- Activity -
Repeat the following entries verbatim, apart from the pictures.

- Before-and-after object listings -
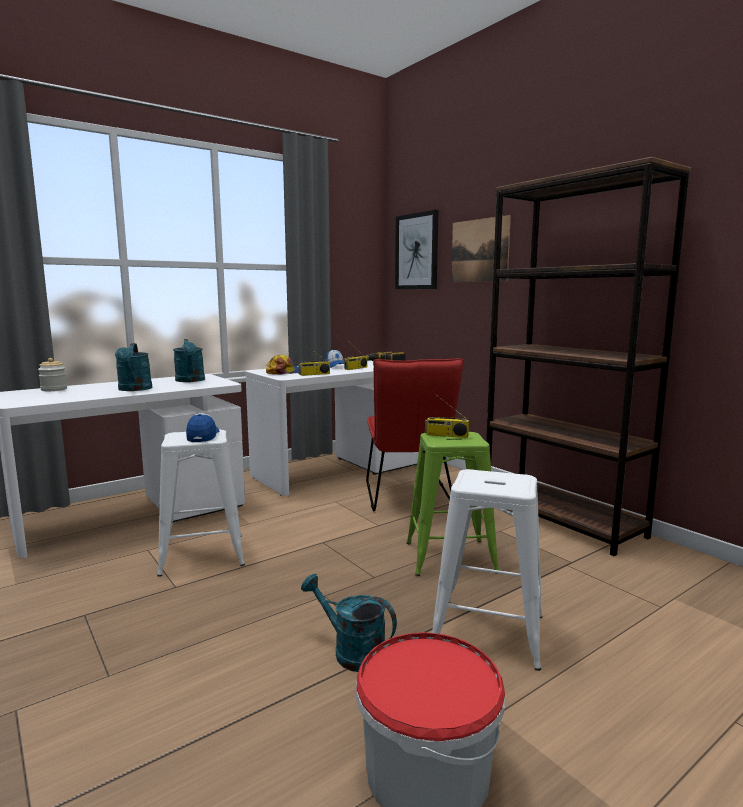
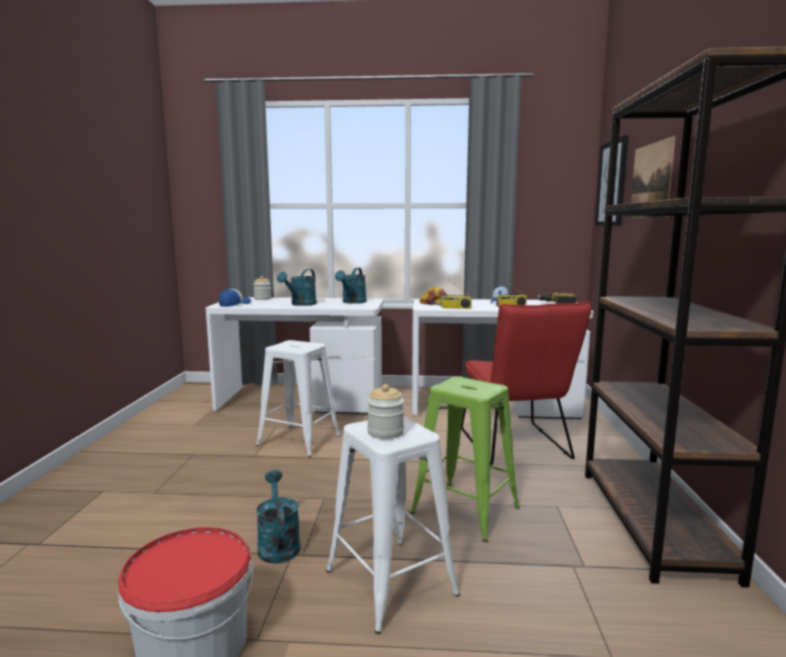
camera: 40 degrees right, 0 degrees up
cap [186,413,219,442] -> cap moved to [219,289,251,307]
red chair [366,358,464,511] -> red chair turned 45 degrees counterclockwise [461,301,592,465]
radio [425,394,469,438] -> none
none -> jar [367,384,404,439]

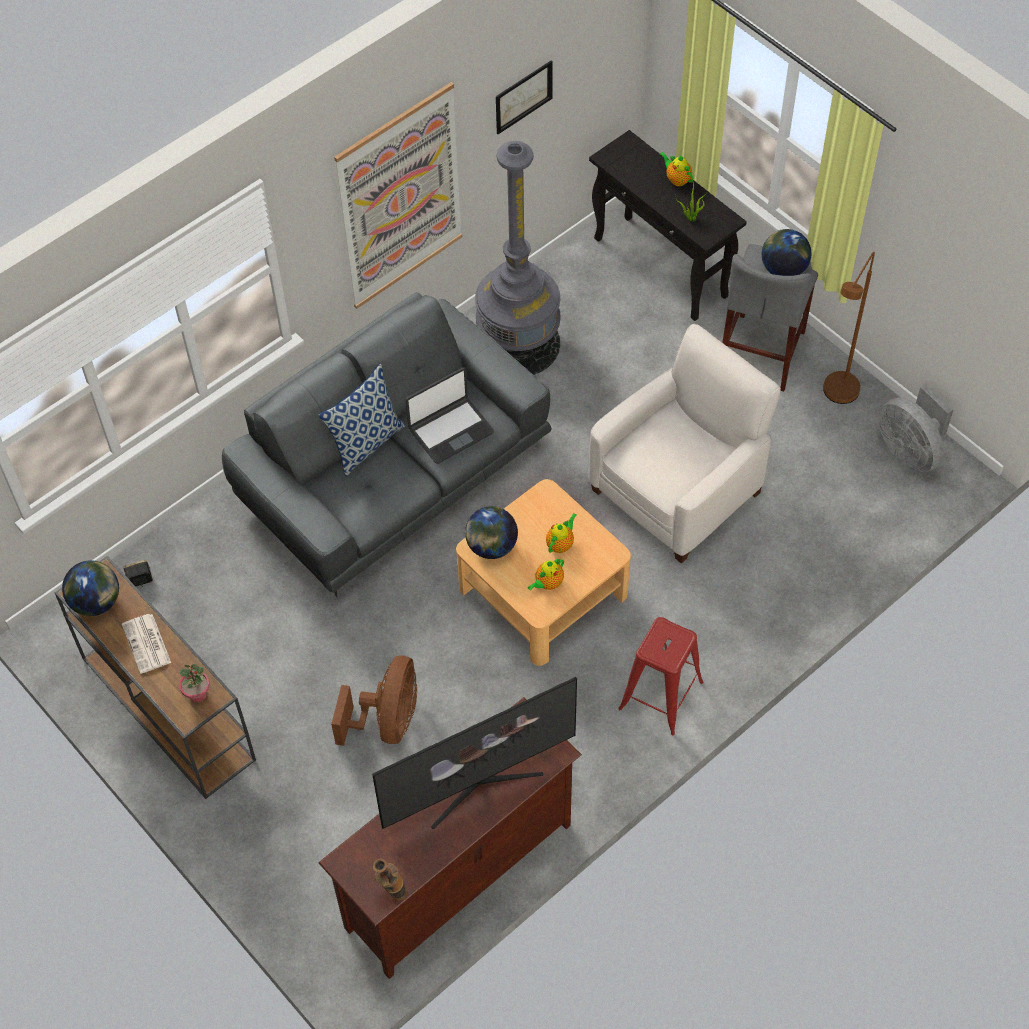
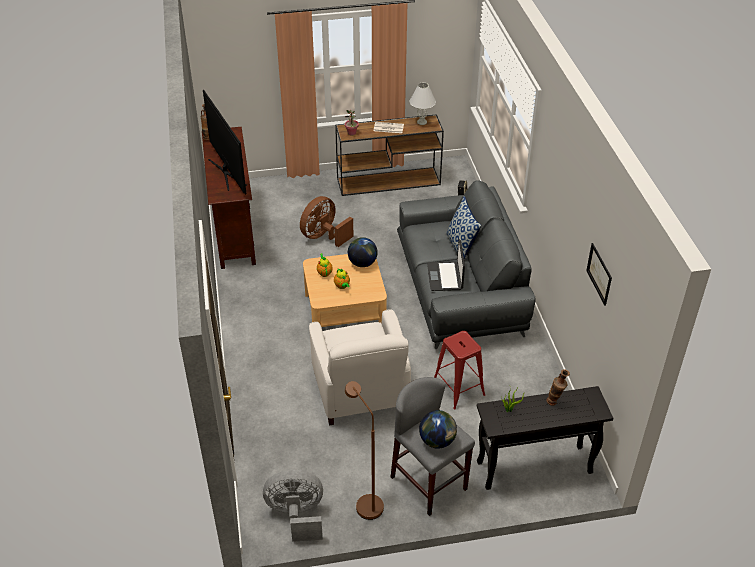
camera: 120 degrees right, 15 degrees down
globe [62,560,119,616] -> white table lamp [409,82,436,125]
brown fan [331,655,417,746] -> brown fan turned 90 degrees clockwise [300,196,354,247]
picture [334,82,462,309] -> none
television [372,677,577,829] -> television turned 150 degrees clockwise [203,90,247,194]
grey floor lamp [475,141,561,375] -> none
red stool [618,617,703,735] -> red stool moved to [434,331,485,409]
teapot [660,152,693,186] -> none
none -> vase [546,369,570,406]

- Completed exercise -
camera: 40 degrees right, 0 degrees up
cap [186,413,219,442] -> cap moved to [219,289,251,307]
red chair [366,358,464,511] -> red chair turned 45 degrees counterclockwise [461,301,592,465]
radio [425,394,469,438] -> none
none -> jar [367,384,404,439]

camera: 120 degrees right, 15 degrees down
globe [62,560,119,616] -> white table lamp [409,82,436,125]
brown fan [331,655,417,746] -> brown fan turned 90 degrees clockwise [300,196,354,247]
picture [334,82,462,309] -> none
television [372,677,577,829] -> television turned 150 degrees clockwise [203,90,247,194]
grey floor lamp [475,141,561,375] -> none
red stool [618,617,703,735] -> red stool moved to [434,331,485,409]
teapot [660,152,693,186] -> none
none -> vase [546,369,570,406]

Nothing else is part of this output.